In a poignant scene, Carl encounters the limitations of his artistic freedom as a chef, as he is browbeaten into serving the standard fare dishes to a known food critic, who is set to arrive at the restaurant. The restaurant owner, played by Dustin Hoffman, demands that Carl stick to his "hits" in the same way one would expect Mick Jagger to sing "Satisfaction" at a Rolling Stones concert. Carl agrees with a shrug, and the next day his food is panned by the critic in a widely tweeted blog post.
Carl has no idea what Twitter is and asks his son to show him how to set up an account. Percy patiently explains and helps, letting his father know how much he's enjoying their time together. Carl, still baffled by a new medium, discovers the thread of tweets trashing his culinary abilities and sends what he thinks is a private tweet to the food critic. In fact, he just publicly posted a barb at the food critic, who retweets Carl's discontent. The social media disaster escalates, and Carl ultimately quits the restaurant, unsure of what to do next.

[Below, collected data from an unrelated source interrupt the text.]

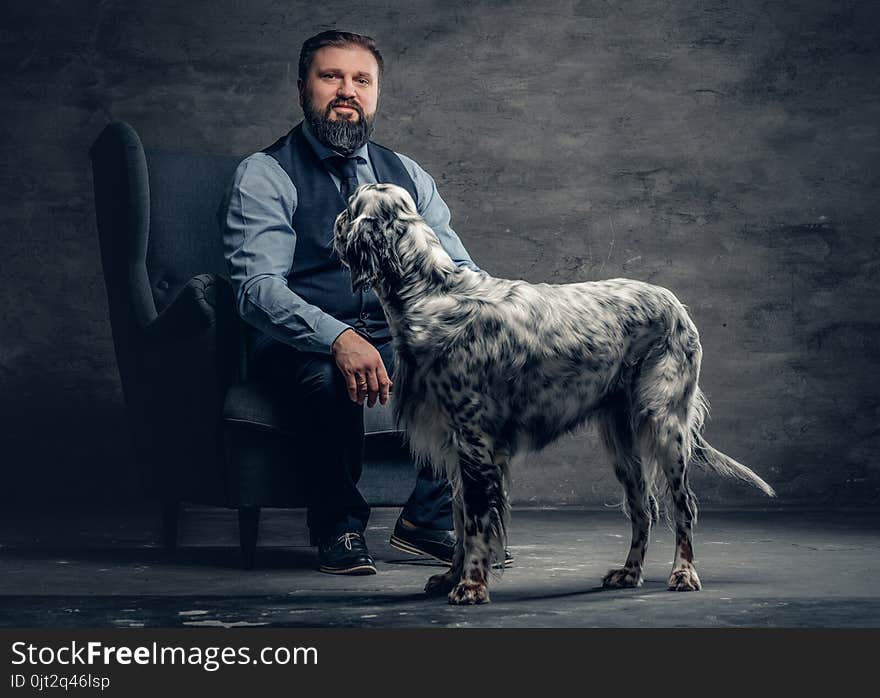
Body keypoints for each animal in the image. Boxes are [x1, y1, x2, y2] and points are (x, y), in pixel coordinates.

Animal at [332, 182, 776, 600]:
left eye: (351, 207)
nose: (336, 223)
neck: (432, 293)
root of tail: (675, 303)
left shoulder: (475, 441)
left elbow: (475, 523)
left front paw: (472, 586)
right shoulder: (457, 447)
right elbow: (459, 518)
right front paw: (452, 577)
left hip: (665, 425)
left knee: (683, 507)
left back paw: (683, 574)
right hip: (621, 443)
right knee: (643, 509)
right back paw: (629, 572)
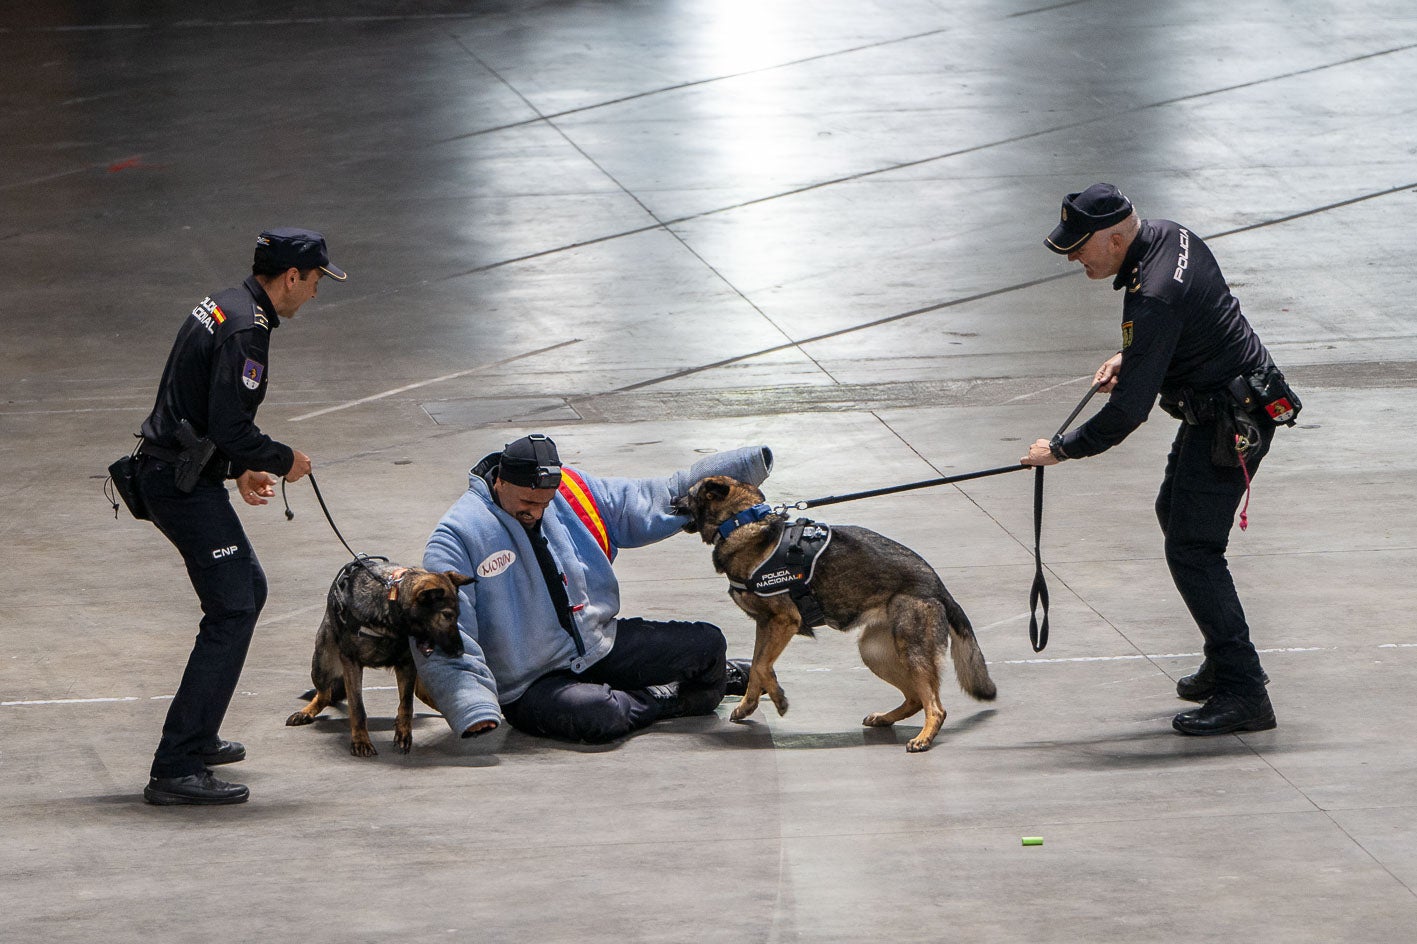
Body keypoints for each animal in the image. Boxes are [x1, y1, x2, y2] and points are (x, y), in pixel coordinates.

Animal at [284, 555, 473, 754]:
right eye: (447, 615)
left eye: (457, 616)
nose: (460, 651)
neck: (391, 601)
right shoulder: (351, 663)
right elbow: (357, 707)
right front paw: (361, 740)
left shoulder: (407, 664)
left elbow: (406, 703)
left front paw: (403, 731)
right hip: (323, 665)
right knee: (324, 695)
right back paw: (306, 712)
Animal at [674, 479, 997, 748]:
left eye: (688, 494)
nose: (671, 501)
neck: (740, 522)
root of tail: (939, 587)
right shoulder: (766, 625)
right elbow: (757, 666)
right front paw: (748, 704)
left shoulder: (784, 622)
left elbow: (763, 666)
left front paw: (778, 698)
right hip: (873, 651)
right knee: (915, 698)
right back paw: (886, 718)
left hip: (912, 651)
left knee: (935, 707)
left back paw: (924, 737)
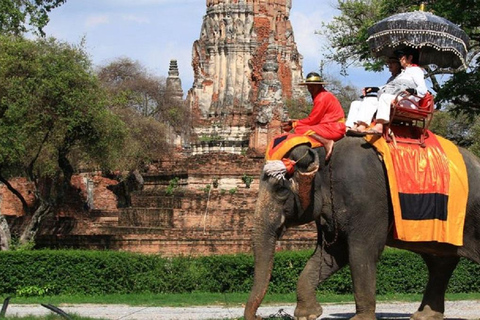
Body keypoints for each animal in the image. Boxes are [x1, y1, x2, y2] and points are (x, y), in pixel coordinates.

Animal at [244, 138, 480, 320]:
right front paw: (307, 314)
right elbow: (331, 254)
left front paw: (360, 318)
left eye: (281, 190)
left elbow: (362, 252)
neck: (323, 151)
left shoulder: (367, 200)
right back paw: (424, 316)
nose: (260, 316)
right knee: (440, 263)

Then begins the "experience" of starting a food truck and bringing his son into the business. At first, Percy is a bit of a burden, but his father quickly sees his social media skills as Percy figures out how to maximize tools like Vine and Twitter for full exposure. In turn, Carl instills in Percy the pride in doing superb work, an attention to detail, and the value of serving the highest quality food.
Without realizing it, Carl is helping Percy to build a self -- and Percy is helping Carl to rebuild a self.
This film's message is a wonderful reminder to educators as we gear up for a new school year and consider setting goals. There is no more meaningful goal than to help each child build a self. We can think boulders, rocks, and sand as we determine how to plan for goal setting and creating the space to build a self.